The Editor
I see that the government is moving with great speed into the realm of economic citizenship, and while for the sake of the country, it is my hope that the programme succeeds, I cannot help but make the point that it has started on the wrong foot.
One of the complaints that we have heard from countries in this region that have gone that route: Dominica, Antigua, St Kitts and Nevis and Grenada has to so with the tendency to contaminate the process with partisan political and other considerations that serve to bring them into disrepute. Sadly, we in St Lucia appear not to have learnt anything from the embarrassments suffered by our neighbours.
The fact of the matter is that you cannot play politics with something as sensitive as economic citizenship, but staffing it with political appointees. We have already seen this in the appointment of the overall committee or Board that will supervise the process, now we are seeing it in the appointments to the Economic Citizenship offices.
Why in heaven’s name is the government going that route by selecting so many party supporters to man a new enterprise like this? Given the penchant for investors to try to corrupt every possible process that they can in small countries like ours, is this not a dangerous trend that the government is pursuing by appointing people whose principal loyalty would be not to their country, but to themselves, their government and their party?

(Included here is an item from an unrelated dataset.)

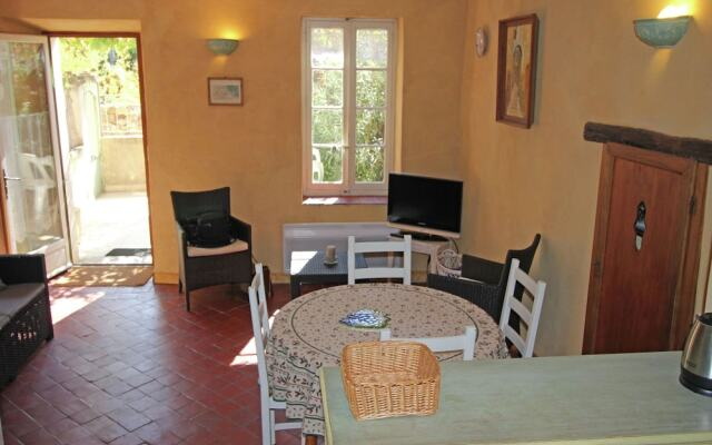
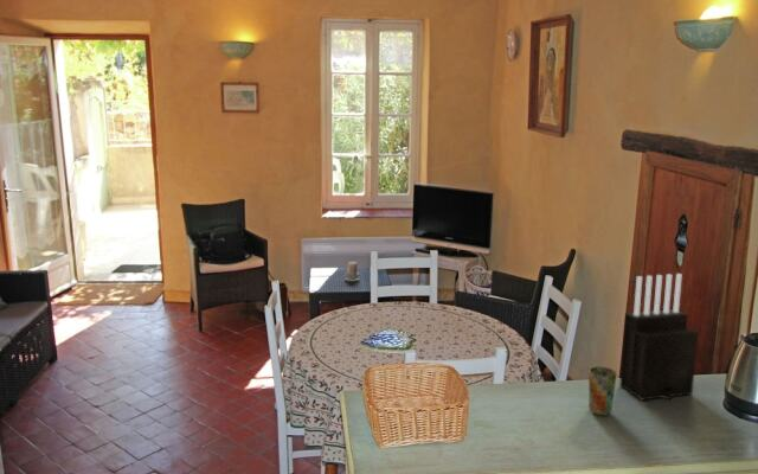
+ cup [587,366,617,417]
+ knife block [618,273,699,402]
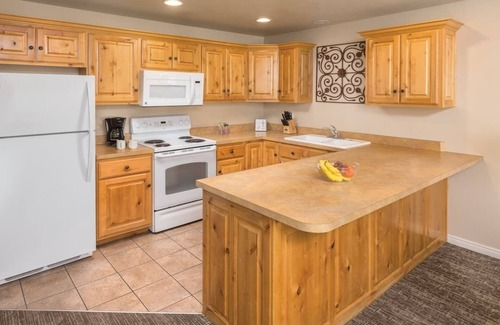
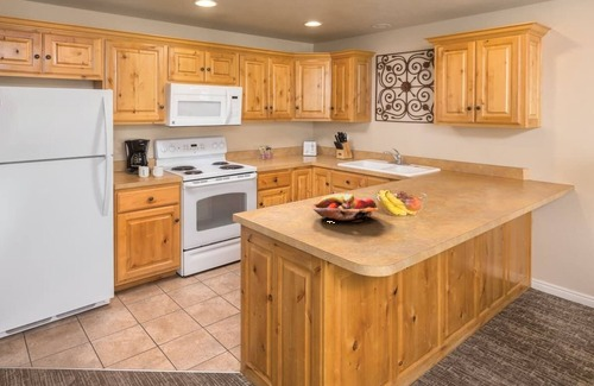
+ fruit basket [311,192,380,223]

The government seems to have learnt nothing from the economic citizenship scandals that have rocked this region of late. In St Kitts the government was forced to revamp the entire system following the defeat of the Denzil Douglas administration to the point of bringing in reputable international advisers to help them re-package it.

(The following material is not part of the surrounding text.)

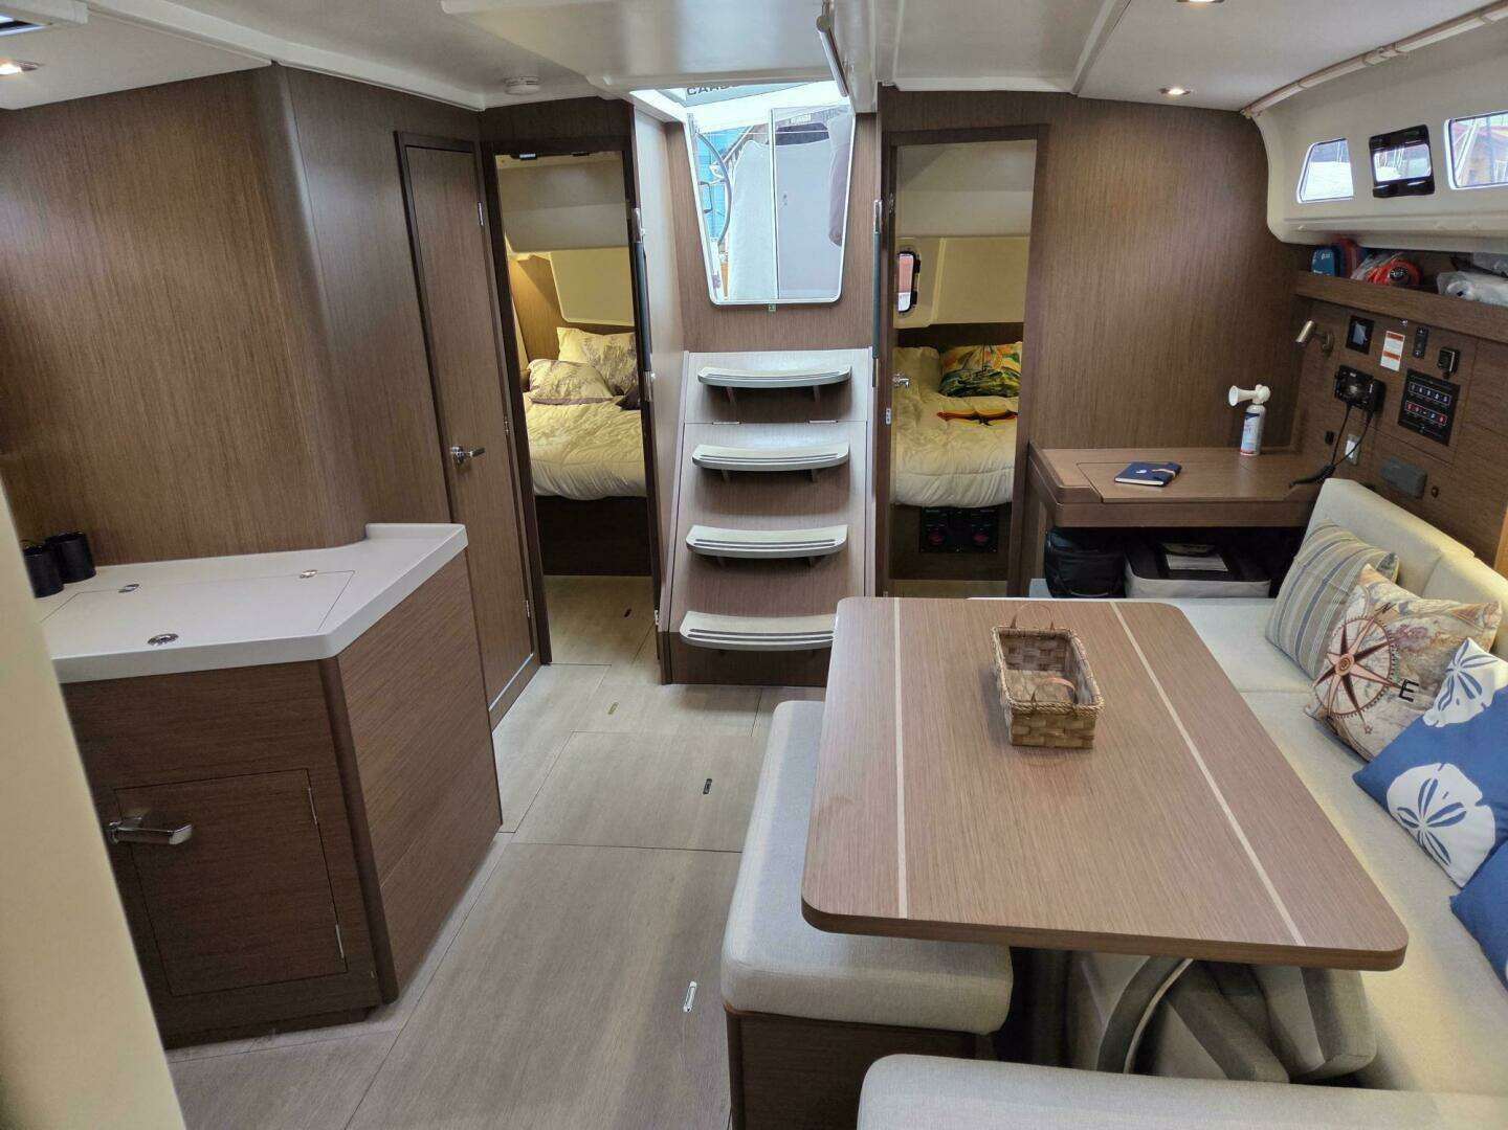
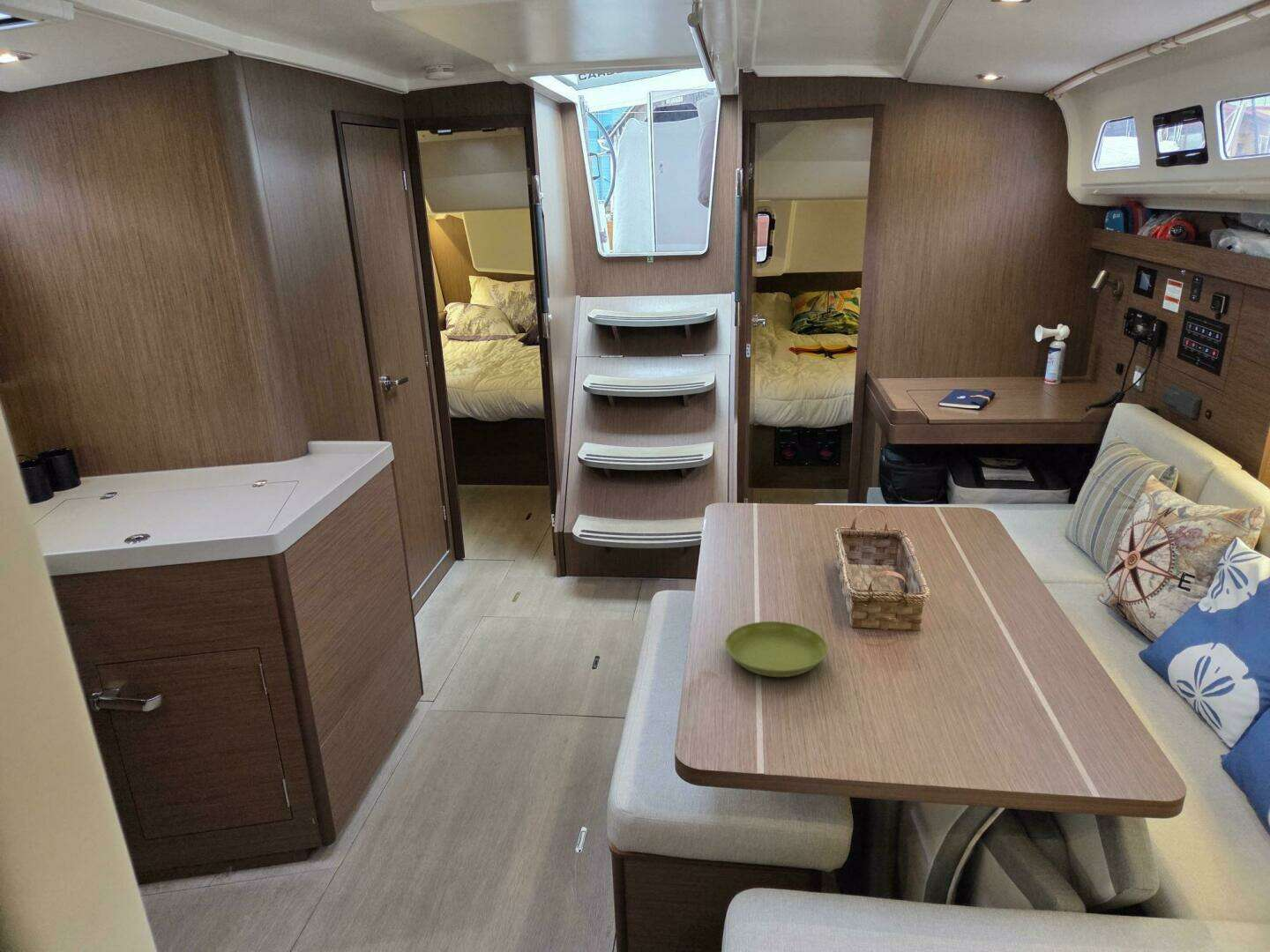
+ saucer [724,621,828,678]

I do not want put goat mouth on our programme but I believe there are Saint Lucians who are not so heavily politically tainted and aligned who should be in the forefront of promoting our economic citizenship programme. I object to so many known party hacks and supporters being so prominent in the process in what appears to be a deliberate policy of the government given what it has done in other areas as well.
No one is fooled by the recent advertisements in the press inviting applications for various positions in the Economic Citizenship offices. Given the fact that the people so far appointed are so heavily partisan, it is not far fetched to conclude that they will now turn around and select only people from their party, the Labour Party to fill these positions. The Prime Minister always gives us the impression that he is such a nice man, but why is it that he is presiding over this blatant practice of partisanship. It’s the same thing that went on with STEP and the other programmes. It’s always a question of Labour Party supporters first, second and last. This is a form of corruption that not many recognize.
–Trescott Charlemagne
If investors are able to get CARICOM passports at the right price, what effect does that have on CSME? I cant help but think that we are shooting ourselves on the feet with this one. Increase wealth for individual countries but more competition for citizens of respective islands…
Was thinking the same thing Sandy
It is difficult to repose any confidence in any person who with a legal background did not have the capacity to do the ‘due diligence’ that would have saved this country to loss of so much treasure. The evidence is still growing.
A law lecturer at that, we have been made to undertake financial obligations or equivalent outlays with no visible return for vast sums of $48 million for Frenwell. $86 million for Blackbay lands plus a needed repurchasing cost of yet another $86 million. For Grynberg, yet an additional $150 million plus legal fees for legal representation at the Tribunal on top of the other two Can you see the pattern? Assuming even that we were just talking EC dollars, count. Can you believe that this country has nothing to show for the original sums literally given away or has just gone up in smoke?
Look again at the sequence. We have losses and financial obligations that have taken on an exponential growth pattern of financial waste. Conservatively we have 4, 8, and 15.
Each succeeding blunder is nominally twice the value of the preceding one. We have a veritable bottomless pit and financial black-hole. Who pays for these losses? An unsuspecting population. How?
More national debt to pay for the loans taken out to pay for those comical blunders plus a 15% VAT.
Now if none of the two architects or midwives of CSME, had either the insight or the foresight to have protection mechanisms to guard the investing public against the potential for failure when companies merge and swallow others you get CLICO!
Do you see why they can preach Paul, when people like Kenny tell you to sit, boy you had better put wings on your feet and fly. We are seeing his ‘better days’. Only those who continue slurping the red SLP Kool Aid cannot see that their bright and shinny SLP idol has feet of clay.